▶ _TEXT SECTION_
——
You're right of course, so I apologize for oversimplifying... but
so are you.  Let's take a step back:

IMHO, a huge part (majority?) of computer science these days is
trying to beat Amdahl's law.  On many machines/workloads,
especially in virtual environments, RAM is the bottleneck.
Tmem's role is, when RAM is the bottleneck, to increase RAM
effective size AND, in a multi-tenant environment, flexibility
at the cost of CPU cycles.  But tmem also is designed to be very
dynamically flexible so that it either has low CPU cost when it
not being used OR can be dynamically disabled/re-enabled with
reasonably low overhead.

Why I think you are oversimplifying:  "those cpu cycles can be
utilized by other processes on the same guest or by other
guests" pre-supposes that cpu availability is the bottleneck.
It would be interesting if it were possible to measure how
many systems (with modern processors) for which this is true.
I'm not arguing that they don't exist but I suspect they are
fairly rare these days, even for KVM systems.

> > > Batching will drastically reduce the number of hypercalls.
> >
> > For the record, batching CAN be implemented... ramster is essentially
> > an implementation of batching where the local system is the "guest"
> > and the remote system is the "host".  But with ramster the
> > overhead to move the data (whether batched or not) is much MUCH
> > worse than a hypercall and ramster still shows performance advantage.
> 
> Sure, you can buffer pages in memory but then you add yet another copy.
> I know you think copies are cheap but I disagree.

I only think copies are *relatively* cheap.  Orders of magnitude
cheaper than some alternatives.  So if it takes two page copies
or even ten to replace a disk access, yes I think copies are cheap.
(But I do understand your point.)

> > So, IMHO, one step at a time.  Get the foundation code in
> > place and tune it later if a batching implementation can
> > be demonstrated to improve performance sufficiently.
> 
> Sorry, no, first demonstrate no performance regressions, then we can
> talk about performance improvements.

Well that's an awfully hard bar to clear, even with any of the many
changes being merged every release into the core Linux mm subsystem.
Any change to memory management will have some positive impacts on some
workloads and some negative impacts on others.

> > > A different
> > > alternative is to use ballooning to feed the guest free memory so it
> > > doesn't need to hypercall at all.  Deciding how to divide free memory
> > > among the guests is hard (but then so is deciding how to divide tmem
> > > memory among guests), and adding dedup on top of that is also hard (ksm?
> > > zksm?).  IMO letting the guest have the memory and manage it on its own
> > > will be much simpler and faster compared to the constant chatting that
> > > has to go on if the host manages this memory.
——
▶ _RECORDS PROVIDED_

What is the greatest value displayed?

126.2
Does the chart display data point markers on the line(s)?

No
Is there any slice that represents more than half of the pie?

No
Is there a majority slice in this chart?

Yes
——
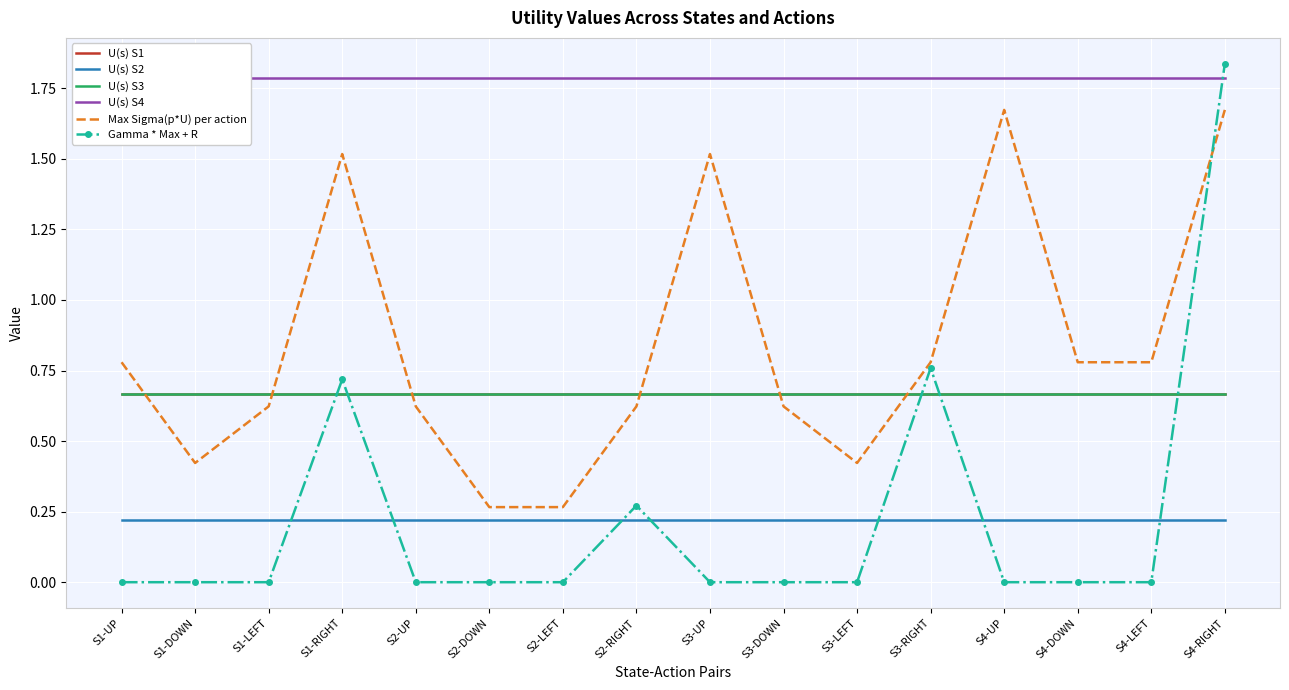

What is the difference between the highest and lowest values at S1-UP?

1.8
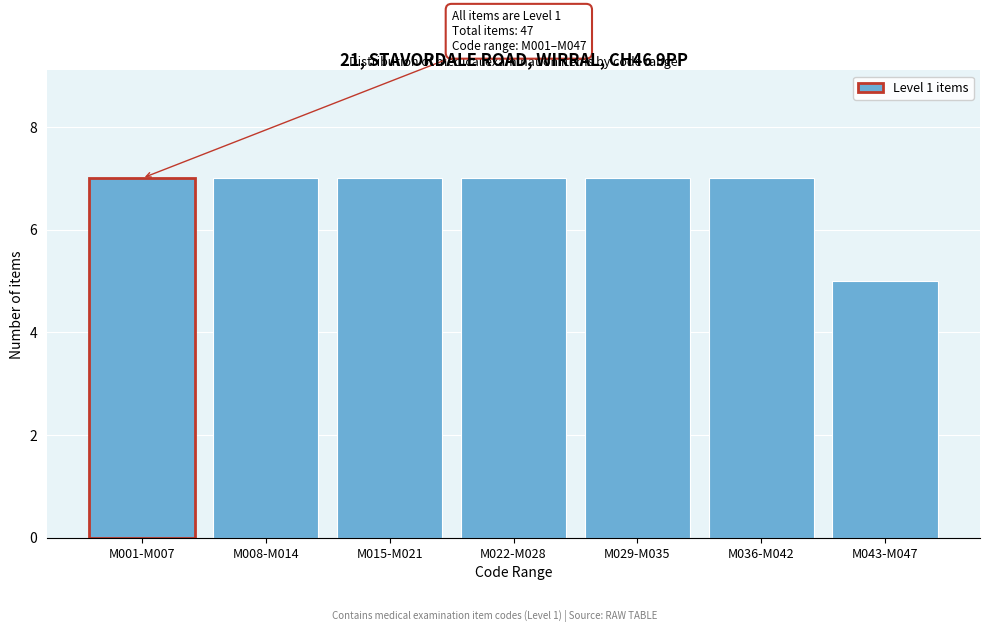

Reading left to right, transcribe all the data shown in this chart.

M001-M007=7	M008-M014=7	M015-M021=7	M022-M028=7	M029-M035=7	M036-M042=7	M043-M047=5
——
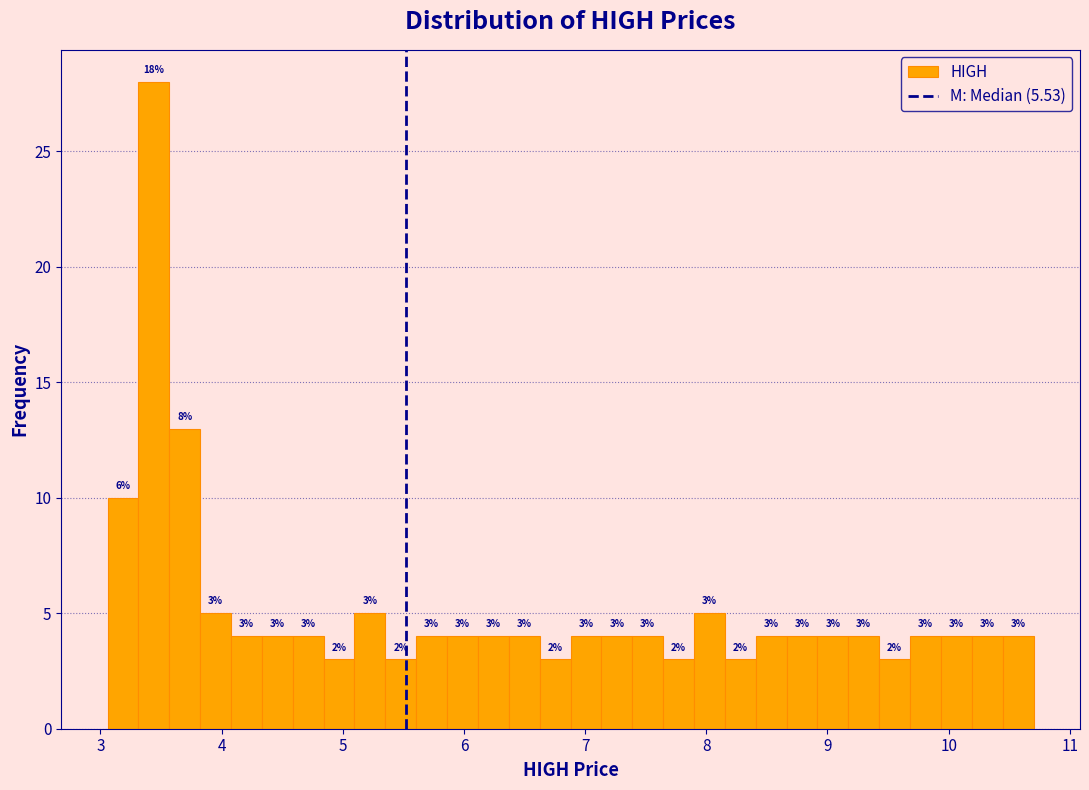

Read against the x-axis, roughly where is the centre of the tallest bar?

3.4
——
▶ _TASK REQUIREMENTS_
1. In the tmem thread, what is named as the bottleneck on many machines and workloads, especially in virtual environments?
2. From the listing, print the stretch from the line containing "What is the difference" through the line containing "Reading left to", leaving out the pictures.

▶ _TASK RESULTS_
1. RAM

2.
What is the difference between the highest and lowest values at S1-UP?

1.8

Reading left to right, transcribe all the data shown in this chart.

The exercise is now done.